By treating CFS as its own distinct illness, the powers that be keep people from getting an accurate picture of what’s happening in their bodies through correct diagnosis. By settling for CFS as a final answer, patients are unable to benefit from the research and treatments available for their own, specific condition (conditions frequently misdiagnosed as CFS include Multiple Sclerosis, Lyme Disease, certain types of cancer, Major Depression, and more – most of which are clearly diagnosable with appropriate tests and have their own specific research and treatments available). By combining the category of CFS with the neurological disease ME, we risk burying a very serious disease underneath a larger majority of patients who do not have the condition. Not only does this cause unnecessary, severe suffering, it also kills.

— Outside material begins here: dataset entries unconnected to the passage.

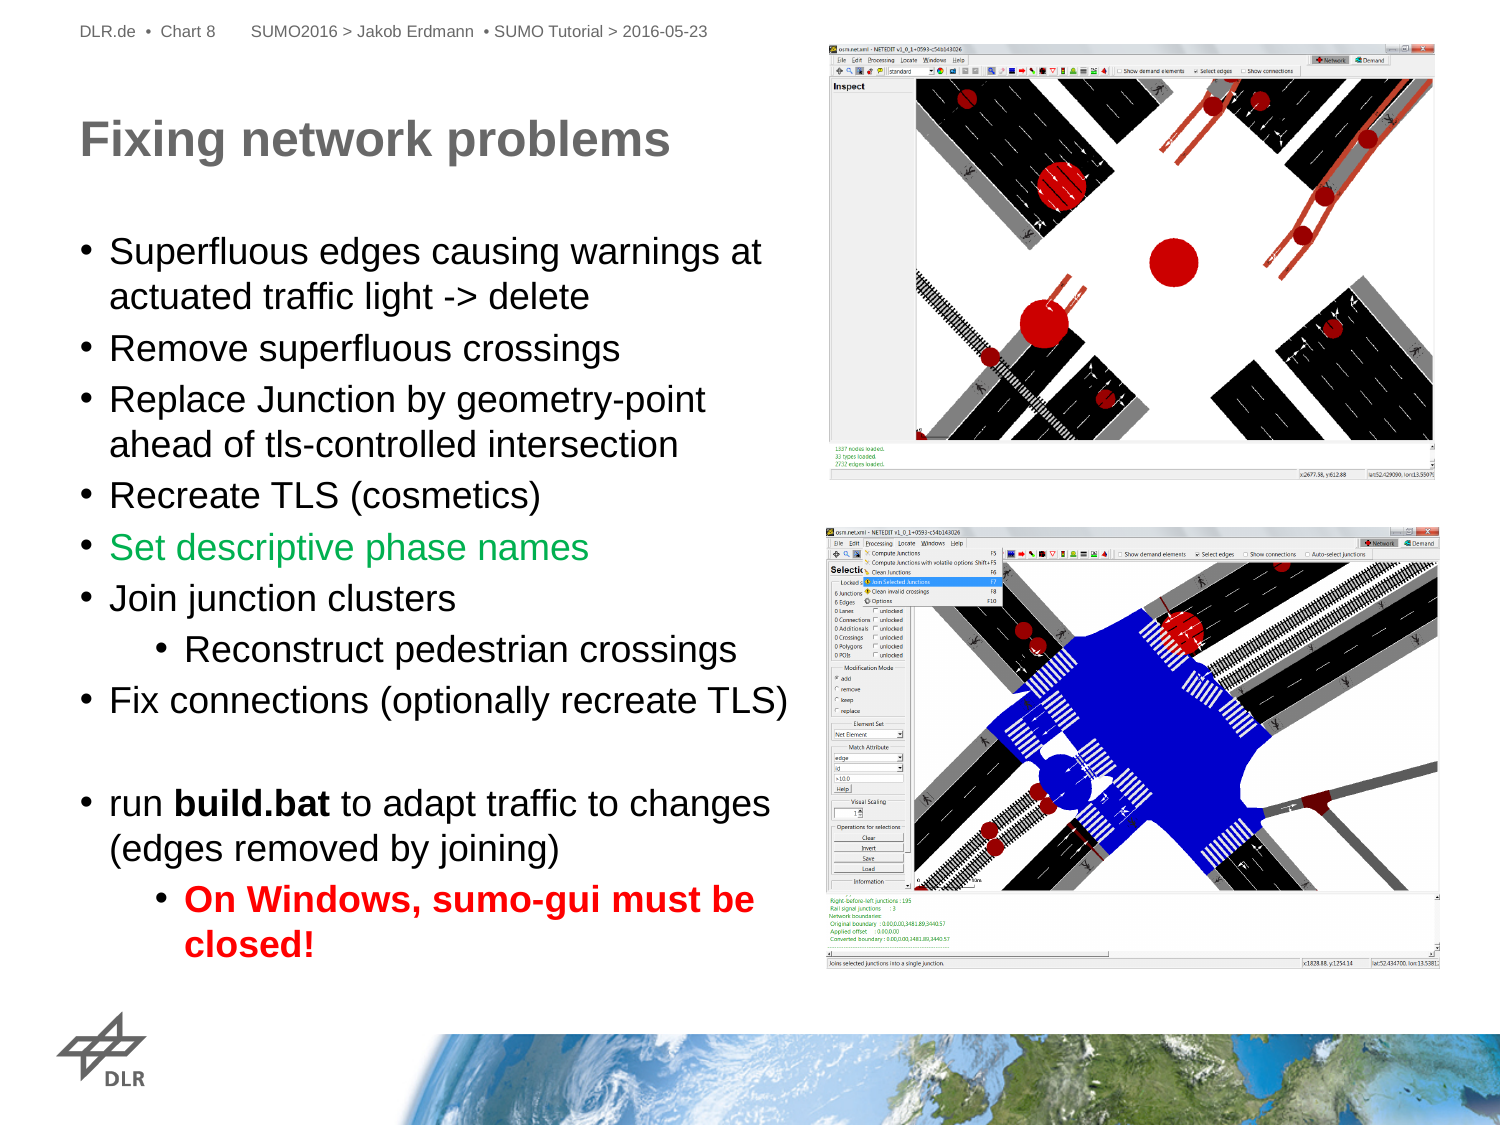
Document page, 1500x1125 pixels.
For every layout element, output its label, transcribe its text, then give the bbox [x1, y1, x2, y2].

text_box DLR.de • Chart 8 [79, 20, 251, 45]
picture [0, 1007, 1500, 1125]
text_box Superfluous edges causing warnings at actuated traffic light -> delete Remove superfluous crossings Replace Junction by geometry-point ahead of tls-controlled intersection Recreate TLS (cosmetics) Set descriptive phase names Join junction clusters Reconstruct pedestrian crossings Fix connections (optionally recreate TLS) run build.bat to adapt traffic to changes (edges removed by joining) On Windows, sumo-gui must be closed! Sample data in 1_netedit [79, 227, 809, 939]
text_box [79, 267, 916, 973]
picture [828, 43, 1435, 481]
text_box SUMO2016 > Jakob Erdmann • SUMO Tutorial > 2016-05-23 [251, 20, 1421, 45]
picture [826, 527, 1440, 970]
text_box Fixing network problems [79, 106, 823, 228]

People on both sides of this issue are dying – those with ME who fail to get the early diagnosis and treatment so essential to give them their best chance at a decent life, and also those MISdiagnosed with CFS, some of whom have potentially deadly conditions of their own.
So before you jump on the bandwagon and decide that this is just a silly name war, consider the implications. Consider the fact that it is in everyone’s best interests for each person to get properly diagnosed. And consider the fact that the only way this can happen is to get rid of the falsely used category diagnosis of Chronic Fatigue Syndrome / SEID, consistently recognize and correctly diagnose Myalgic Encephalomyelitis as the distinct neurological illness it is (characterized by Central Nervous System dysfunction and a unique, testable type of muscle response to exertion), and ensure that those who don’t have the disease ME get properly diagnosed with whatever is going on in their bodies.
One last note: You may think this has nothing to do with you. You may be living a fairly healthy life. But consider the last time you felt fatigued in any way (whether it was generalized physical, cellular, mental, emotional, or some other form of fatigue). Consider the chances that at some point you will feel that way again. There’s a good chance if things continue down the path they are now your illness, whatever it may be, will not be properly diagnosed. Instead, you will be given a diagnosis of CFS/SEID and thrown in together with millions of people who don’t even have the same condition. This does apply to you. It applies to us all. Please help us spread the truth. Thank you.